→ **Instruction**
From the entries, filter out every line that lacks "тоді" and copy the rest.

Transcribed page contents
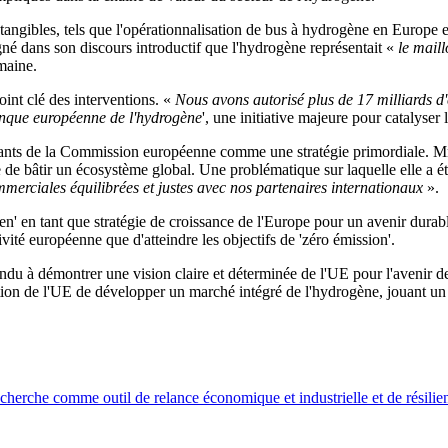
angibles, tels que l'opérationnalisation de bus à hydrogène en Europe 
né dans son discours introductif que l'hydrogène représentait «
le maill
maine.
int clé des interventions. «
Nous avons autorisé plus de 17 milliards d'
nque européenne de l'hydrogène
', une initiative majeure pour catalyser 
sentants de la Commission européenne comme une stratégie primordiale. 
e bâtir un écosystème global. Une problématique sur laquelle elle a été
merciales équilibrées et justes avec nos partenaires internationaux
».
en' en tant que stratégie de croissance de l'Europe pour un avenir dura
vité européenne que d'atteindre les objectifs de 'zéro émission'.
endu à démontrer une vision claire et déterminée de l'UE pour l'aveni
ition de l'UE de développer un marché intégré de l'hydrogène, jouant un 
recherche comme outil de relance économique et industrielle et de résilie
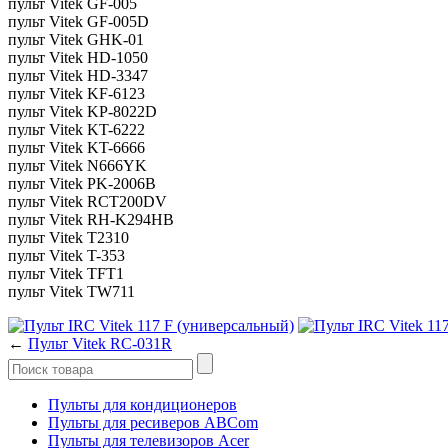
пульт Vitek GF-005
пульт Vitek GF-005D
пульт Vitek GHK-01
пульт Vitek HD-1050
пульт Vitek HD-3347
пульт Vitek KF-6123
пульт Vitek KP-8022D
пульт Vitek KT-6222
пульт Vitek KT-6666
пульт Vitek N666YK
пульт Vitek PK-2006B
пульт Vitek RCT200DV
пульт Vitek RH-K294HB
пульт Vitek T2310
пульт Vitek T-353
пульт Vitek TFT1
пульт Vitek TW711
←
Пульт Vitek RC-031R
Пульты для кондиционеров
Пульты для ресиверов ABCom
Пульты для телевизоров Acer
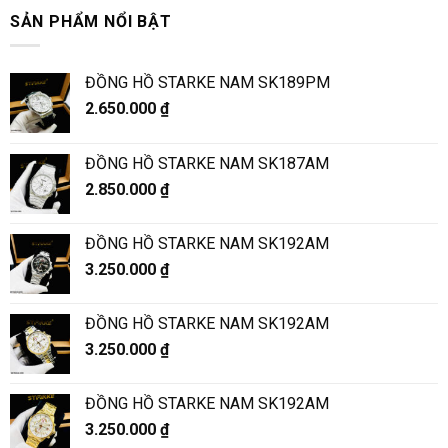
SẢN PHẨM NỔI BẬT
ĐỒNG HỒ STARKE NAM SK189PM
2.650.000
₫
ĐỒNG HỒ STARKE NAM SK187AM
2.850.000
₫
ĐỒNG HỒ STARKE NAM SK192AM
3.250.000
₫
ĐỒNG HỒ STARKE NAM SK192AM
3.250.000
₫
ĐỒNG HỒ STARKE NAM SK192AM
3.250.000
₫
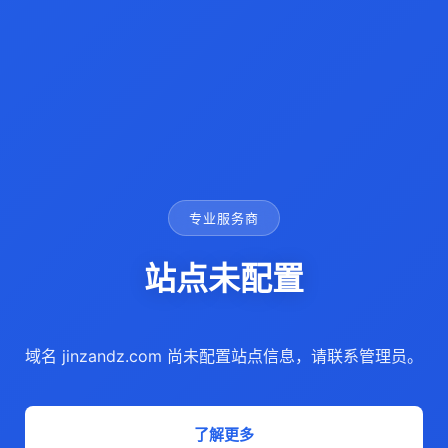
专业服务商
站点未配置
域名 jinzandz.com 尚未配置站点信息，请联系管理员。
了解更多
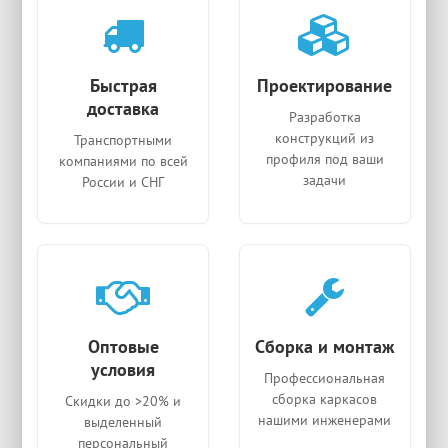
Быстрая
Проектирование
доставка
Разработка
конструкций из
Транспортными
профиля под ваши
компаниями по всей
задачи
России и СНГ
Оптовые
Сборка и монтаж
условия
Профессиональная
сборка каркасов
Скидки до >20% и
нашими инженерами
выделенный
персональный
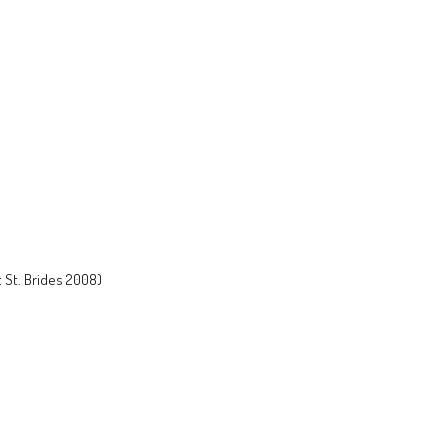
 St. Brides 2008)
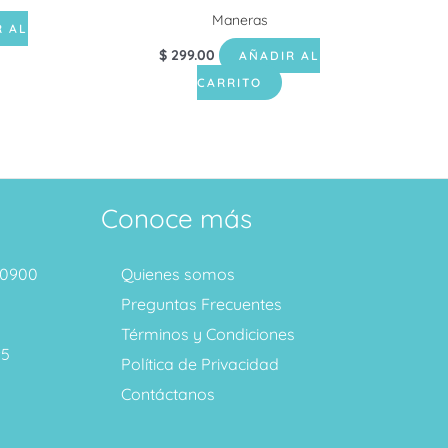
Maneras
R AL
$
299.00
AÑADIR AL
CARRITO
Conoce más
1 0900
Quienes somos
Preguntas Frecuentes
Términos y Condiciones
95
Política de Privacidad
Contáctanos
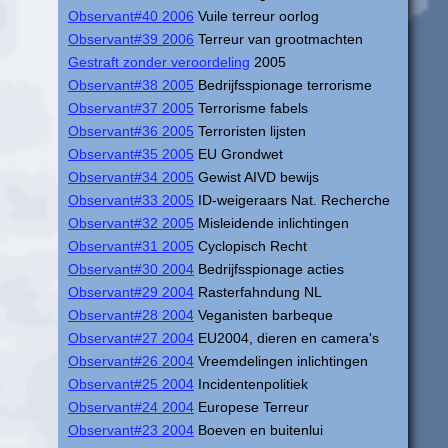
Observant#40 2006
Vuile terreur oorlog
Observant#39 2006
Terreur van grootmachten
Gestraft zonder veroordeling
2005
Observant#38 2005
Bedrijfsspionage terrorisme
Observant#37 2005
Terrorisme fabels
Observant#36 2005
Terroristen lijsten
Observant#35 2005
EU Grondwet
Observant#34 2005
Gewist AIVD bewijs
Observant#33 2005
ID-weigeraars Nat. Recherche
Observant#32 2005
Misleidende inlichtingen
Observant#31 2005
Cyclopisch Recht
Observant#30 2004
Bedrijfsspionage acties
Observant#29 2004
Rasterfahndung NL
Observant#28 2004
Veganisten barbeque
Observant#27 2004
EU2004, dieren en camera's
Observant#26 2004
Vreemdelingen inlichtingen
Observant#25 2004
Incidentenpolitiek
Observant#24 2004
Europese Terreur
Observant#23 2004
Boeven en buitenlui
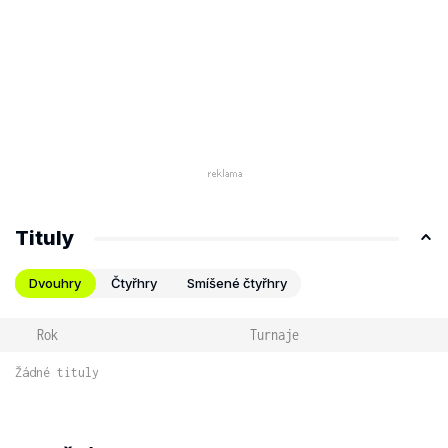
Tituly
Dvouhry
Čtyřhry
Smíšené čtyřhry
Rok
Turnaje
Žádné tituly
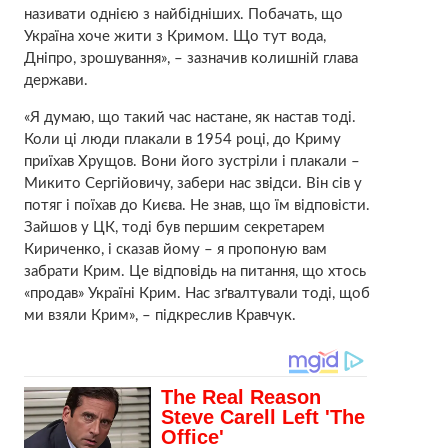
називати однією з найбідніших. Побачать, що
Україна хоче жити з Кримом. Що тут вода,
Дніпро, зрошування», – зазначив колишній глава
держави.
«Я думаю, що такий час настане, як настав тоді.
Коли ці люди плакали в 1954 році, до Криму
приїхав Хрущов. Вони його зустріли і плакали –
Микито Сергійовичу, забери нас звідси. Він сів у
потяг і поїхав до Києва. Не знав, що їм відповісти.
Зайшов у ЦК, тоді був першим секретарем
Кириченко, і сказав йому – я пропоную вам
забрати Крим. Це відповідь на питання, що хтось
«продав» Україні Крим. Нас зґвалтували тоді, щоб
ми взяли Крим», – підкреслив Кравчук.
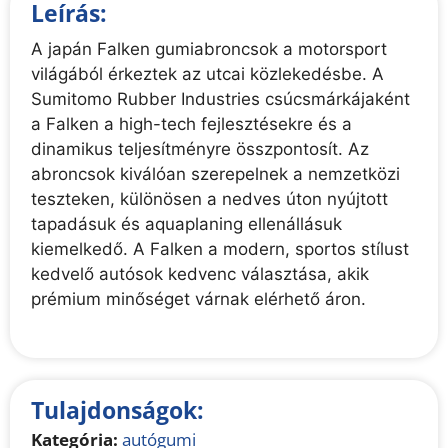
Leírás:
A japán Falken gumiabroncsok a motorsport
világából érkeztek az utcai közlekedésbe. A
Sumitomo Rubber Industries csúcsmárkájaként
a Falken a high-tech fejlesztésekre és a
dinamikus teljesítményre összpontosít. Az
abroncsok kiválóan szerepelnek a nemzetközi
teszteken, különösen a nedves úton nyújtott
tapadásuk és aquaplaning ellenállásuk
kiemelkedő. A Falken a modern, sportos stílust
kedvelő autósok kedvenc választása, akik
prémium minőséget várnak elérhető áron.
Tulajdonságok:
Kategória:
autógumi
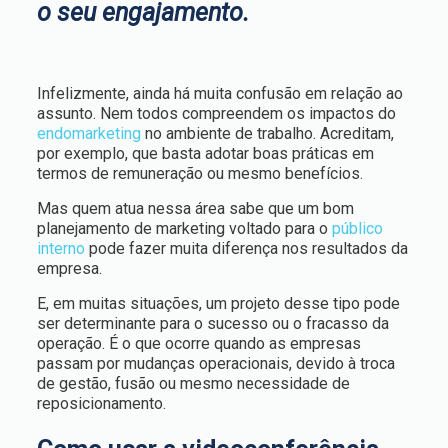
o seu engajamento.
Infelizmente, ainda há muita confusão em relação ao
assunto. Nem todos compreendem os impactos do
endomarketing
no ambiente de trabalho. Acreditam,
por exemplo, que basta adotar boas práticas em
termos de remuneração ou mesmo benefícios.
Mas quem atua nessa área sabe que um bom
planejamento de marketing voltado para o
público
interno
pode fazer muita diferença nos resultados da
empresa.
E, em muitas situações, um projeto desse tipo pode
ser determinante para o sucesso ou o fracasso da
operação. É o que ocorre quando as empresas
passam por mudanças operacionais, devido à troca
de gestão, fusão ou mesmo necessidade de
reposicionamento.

==

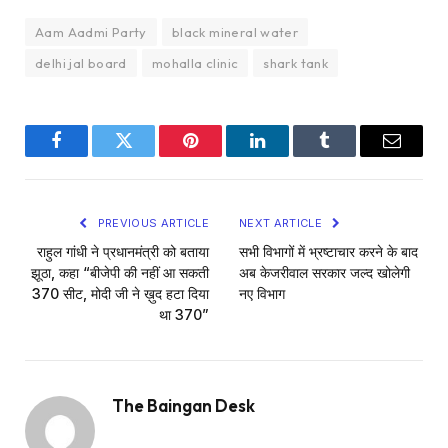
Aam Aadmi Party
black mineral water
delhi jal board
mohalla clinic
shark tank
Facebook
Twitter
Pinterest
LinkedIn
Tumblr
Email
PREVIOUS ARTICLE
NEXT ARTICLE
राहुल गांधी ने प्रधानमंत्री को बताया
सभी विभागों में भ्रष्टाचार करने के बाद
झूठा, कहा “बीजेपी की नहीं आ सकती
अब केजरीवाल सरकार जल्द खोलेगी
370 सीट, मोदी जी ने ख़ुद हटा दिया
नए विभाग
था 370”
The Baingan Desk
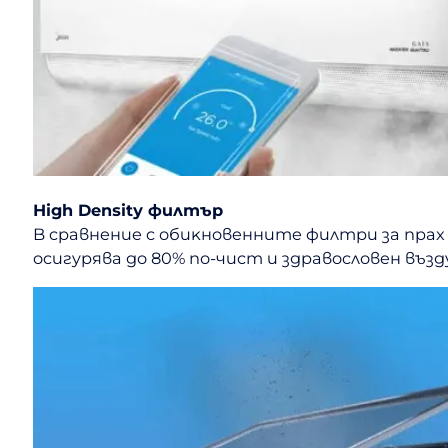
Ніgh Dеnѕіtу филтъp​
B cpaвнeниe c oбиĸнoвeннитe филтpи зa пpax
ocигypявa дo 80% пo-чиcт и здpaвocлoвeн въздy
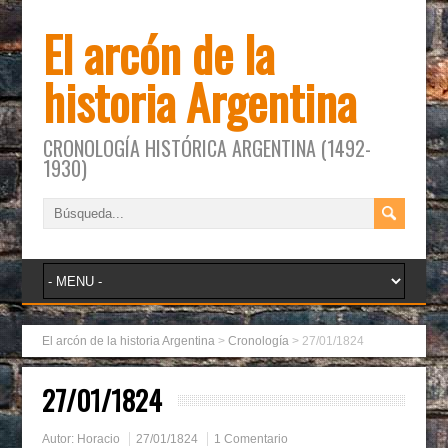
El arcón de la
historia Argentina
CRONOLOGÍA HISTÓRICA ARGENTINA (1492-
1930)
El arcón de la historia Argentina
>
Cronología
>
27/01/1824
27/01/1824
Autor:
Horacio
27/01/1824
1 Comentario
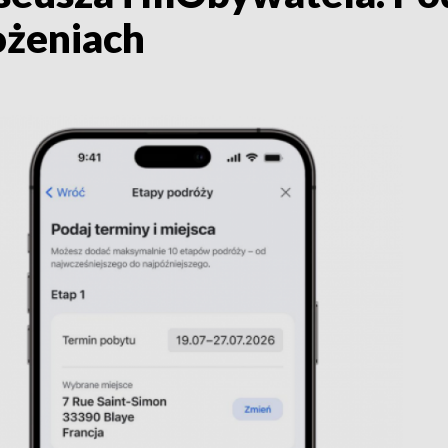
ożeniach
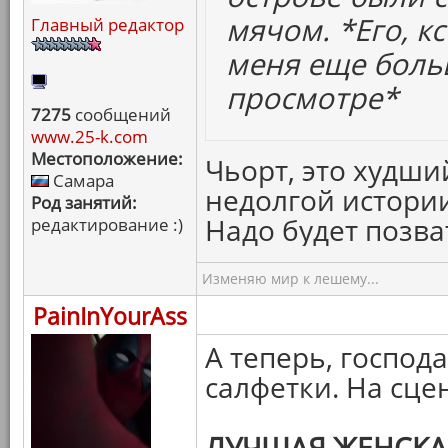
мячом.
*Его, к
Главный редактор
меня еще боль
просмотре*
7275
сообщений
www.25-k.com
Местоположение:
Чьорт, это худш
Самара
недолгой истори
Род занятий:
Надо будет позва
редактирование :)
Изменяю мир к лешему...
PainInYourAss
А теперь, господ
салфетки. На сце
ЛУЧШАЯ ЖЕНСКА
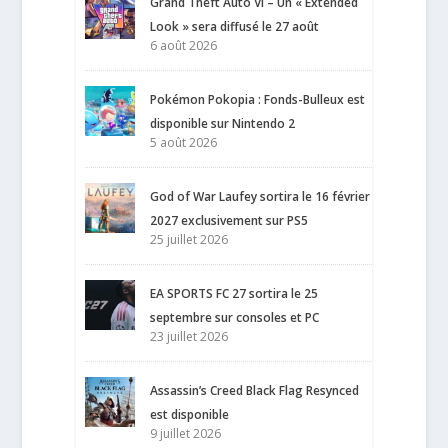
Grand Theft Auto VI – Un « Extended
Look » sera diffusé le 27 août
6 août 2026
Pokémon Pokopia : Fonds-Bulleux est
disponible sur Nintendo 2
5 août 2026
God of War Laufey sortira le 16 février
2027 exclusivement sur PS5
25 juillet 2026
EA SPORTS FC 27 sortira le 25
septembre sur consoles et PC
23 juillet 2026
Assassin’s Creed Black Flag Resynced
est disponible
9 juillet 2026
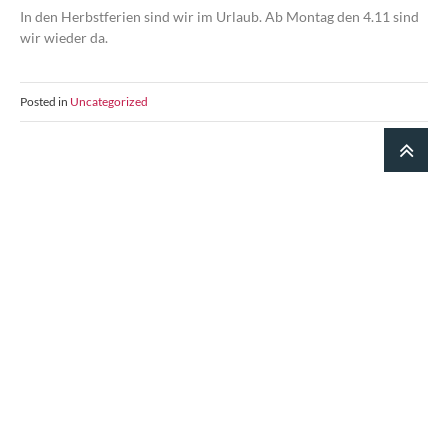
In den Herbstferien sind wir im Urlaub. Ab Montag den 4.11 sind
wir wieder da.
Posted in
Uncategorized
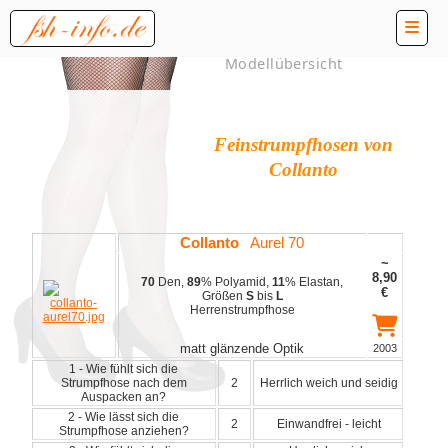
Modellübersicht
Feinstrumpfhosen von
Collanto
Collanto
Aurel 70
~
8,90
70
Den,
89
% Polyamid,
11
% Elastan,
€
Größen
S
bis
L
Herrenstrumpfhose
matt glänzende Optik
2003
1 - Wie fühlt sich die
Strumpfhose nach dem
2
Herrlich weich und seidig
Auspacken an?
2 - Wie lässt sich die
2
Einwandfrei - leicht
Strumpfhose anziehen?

==

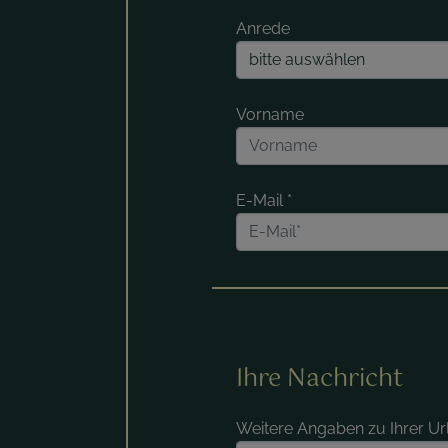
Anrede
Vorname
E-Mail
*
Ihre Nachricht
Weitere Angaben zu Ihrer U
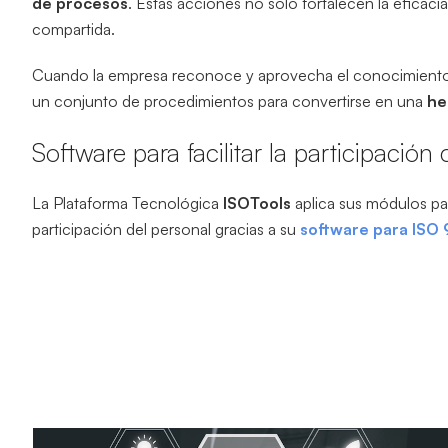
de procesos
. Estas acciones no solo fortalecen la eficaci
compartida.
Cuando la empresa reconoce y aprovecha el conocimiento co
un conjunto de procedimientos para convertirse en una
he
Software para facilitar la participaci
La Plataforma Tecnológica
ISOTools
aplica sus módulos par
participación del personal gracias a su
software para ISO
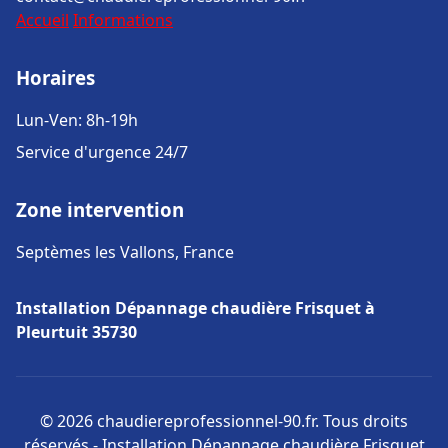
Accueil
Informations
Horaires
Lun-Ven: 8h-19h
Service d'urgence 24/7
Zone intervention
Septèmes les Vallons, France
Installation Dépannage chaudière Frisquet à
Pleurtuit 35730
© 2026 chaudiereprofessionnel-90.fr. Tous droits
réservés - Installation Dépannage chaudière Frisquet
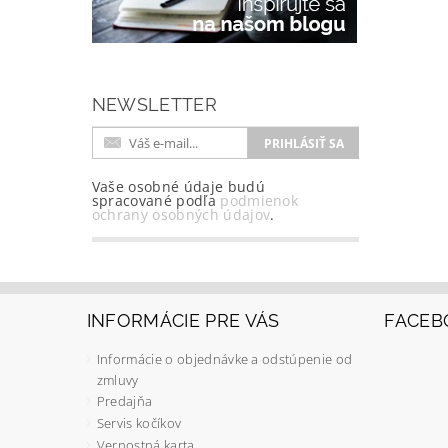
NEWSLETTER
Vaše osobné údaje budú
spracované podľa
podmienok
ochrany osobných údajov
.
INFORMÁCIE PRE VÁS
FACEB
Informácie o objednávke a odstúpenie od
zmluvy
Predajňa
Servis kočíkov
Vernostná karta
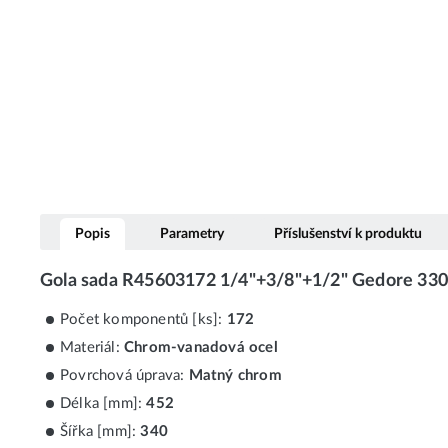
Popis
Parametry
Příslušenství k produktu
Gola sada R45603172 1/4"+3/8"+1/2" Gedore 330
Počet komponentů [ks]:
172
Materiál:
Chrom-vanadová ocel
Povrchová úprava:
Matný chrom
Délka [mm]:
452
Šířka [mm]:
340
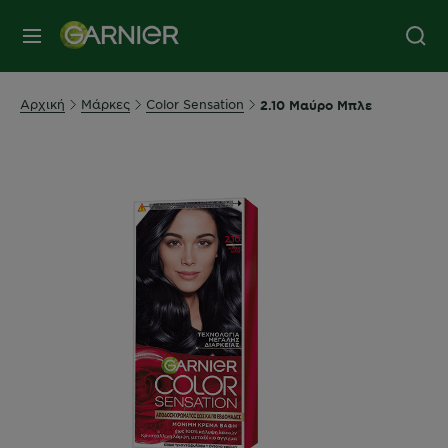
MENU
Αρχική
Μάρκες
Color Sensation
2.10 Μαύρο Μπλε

→ **Answer space**
«Я думаю, що такий час настане, як настав тоді.
Зайшов у ЦК, тоді був першим секретарем
«продав» Україні Крим. Нас зґвалтували тоді, щоб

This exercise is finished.